The National Human Neural Stem Cell Resource, run by Children’s Hospital of Orange County Research Institute, had been providing neural stem cells to other researchers, mostly at universities and nonprofit research institutes.

Dr. Philip  H. Schwartz, managing  director of the Resource, explained that the neural stem cells are derived from CHOC patients.  From 2001 until 2007, Schwartz says he made neural stem cell lines available to about 25 researchers. The Resource charged $500 per cell line to help defray expenses. The operation, which Schwartz said is internally funded, has run up costs of about $600,000 since its inception.

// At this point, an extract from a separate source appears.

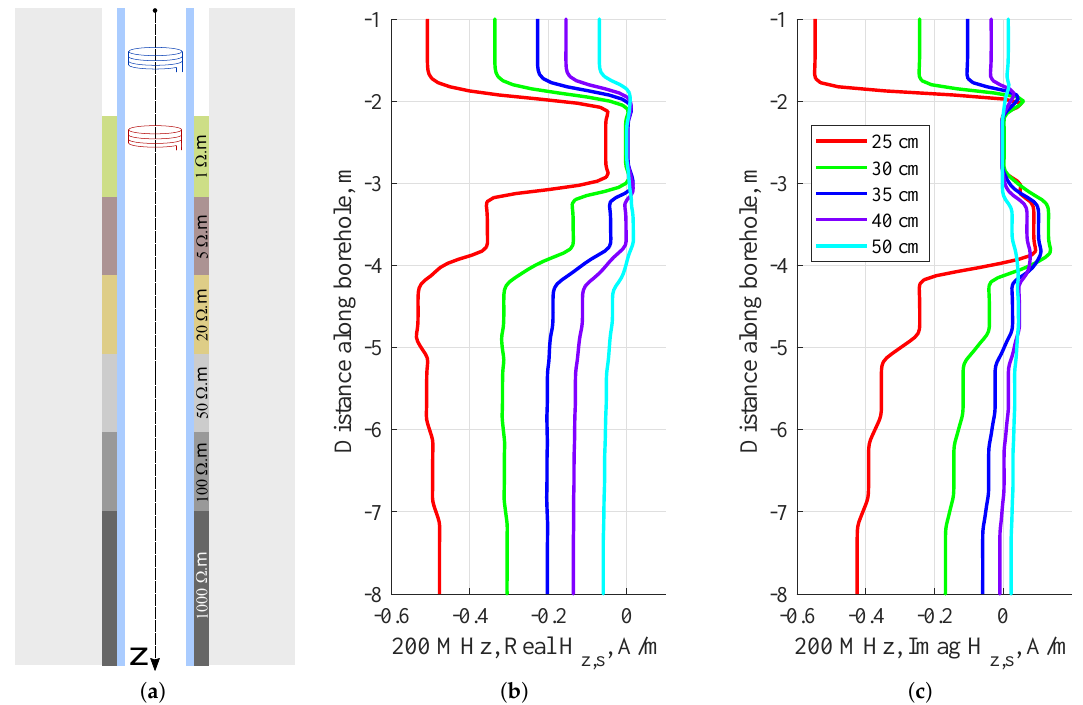
Figure 10. ( a ) The wellbore model with different resistivities of the cement (different solidification states) and induction logging signals at the frequency of 200 MHz for ( b ) real and ( c ) imaginary part of H z , s . Different tool lengths are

In 2007 StemCells Inc. told CHOC the company holds patents covering the cells and said they wanted to discuss a license.  CHOC’s legal department told the Resource not to distribute the neural stem cells even though they were for noncommercial

Since then there have been another 25 requests for cells that have not been filled, Schwartz says.

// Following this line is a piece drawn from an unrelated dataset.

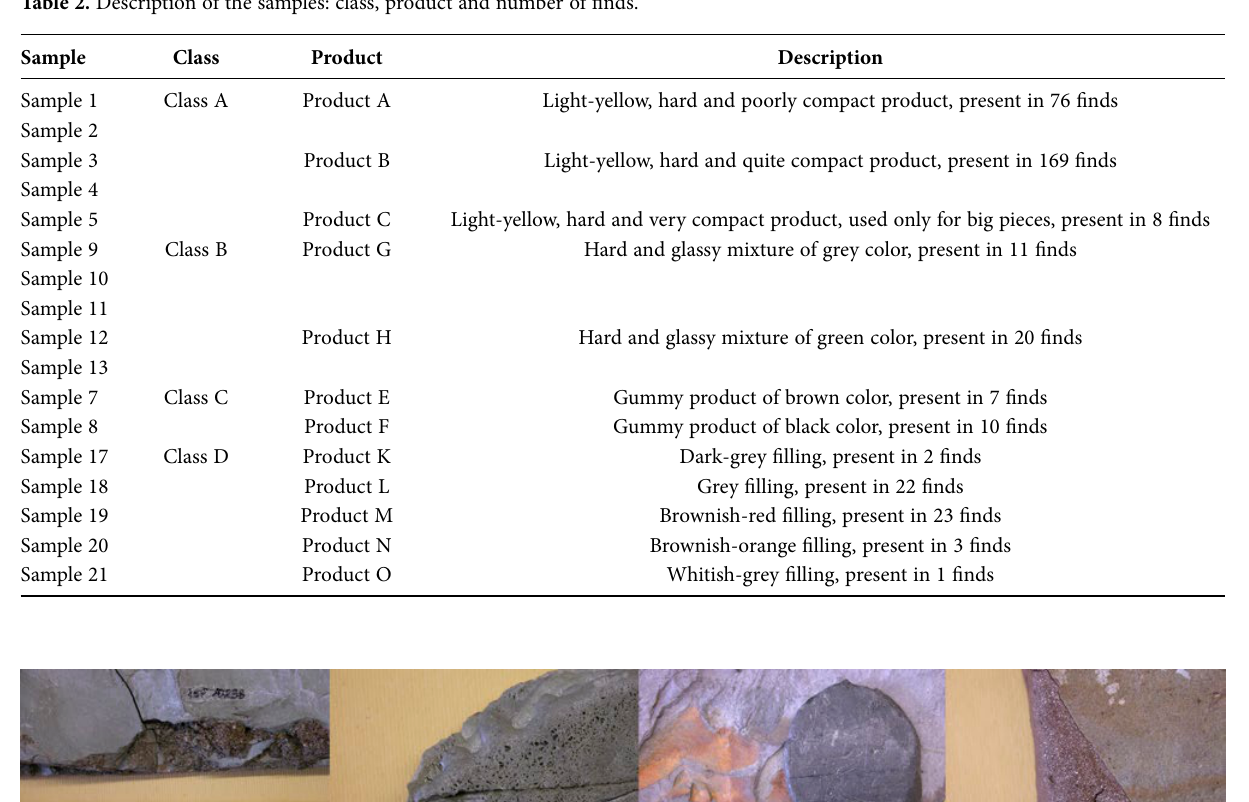
Table 2. Description of the samples: class, product and number of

This week Schwartz sent an e-mail message to researchers and others who follow stem cell issues explaining the situation. The message included a memo from Brent A. Dethlefs, director of the CHOC Research Institute  for scientists requesting neural stem cells.  It says:

"Regrettably, due to an unresolved legal issue between the Resource and the commercial entity StemCells Inc., we are unable to fulfill your request at this time."

Other cells  and tissues aren’t affected by StemCell Inc.’s patent claims, he wrote.

Ken Stratton, StemCell Inc.’s  general counsel, told me that the firm holds  patents that it believes cover human neural stem cells.  He said Dethlefs’ memo "misstates the situation in several important ways."

He said StemCells Inc. never asked CHOC to stop distributing cells. The company only pointed to the patents and raised the issue of a license.  Stratton said the possibility of a license is an ongoing discussion.

"We don’t control them one bit," he said.

However, he declined to speculate about what action StemCells Inc. would take if CHOC decided to offer the cells without the company’s blessing.

So maybe StemCells Inc. doesn’t control CHOC, but it can put the fear of the U.S. patent system into its legal department and that’s the same thing.

Aggressively defending its intellectual property portfolio may make business sense to StemCells Inc., but it’s clearly hurting scientific research.  All Schwartz wants to do is provide cells derived from CHOC patients to academic scientists for noncommercial research.

A particular irony here is that the company’s scientific founders are Irv Weissman of Stanford, Fred Gage of The Salk Institute and David J. Anderson of the California Institute of Technology.

You would have thought that with academic heavyweights like these involved with the company it would have been a no-brainer to figure out a way for Schwartz to distribute cells he has derived from CHOC patients to qualified researchers.

 The root of the problem is the Bayh-Dole act governing federally funded research. It has turned our universities into commercial entities where scientists rush to patent their discoveries rather than rush to publish and explain them.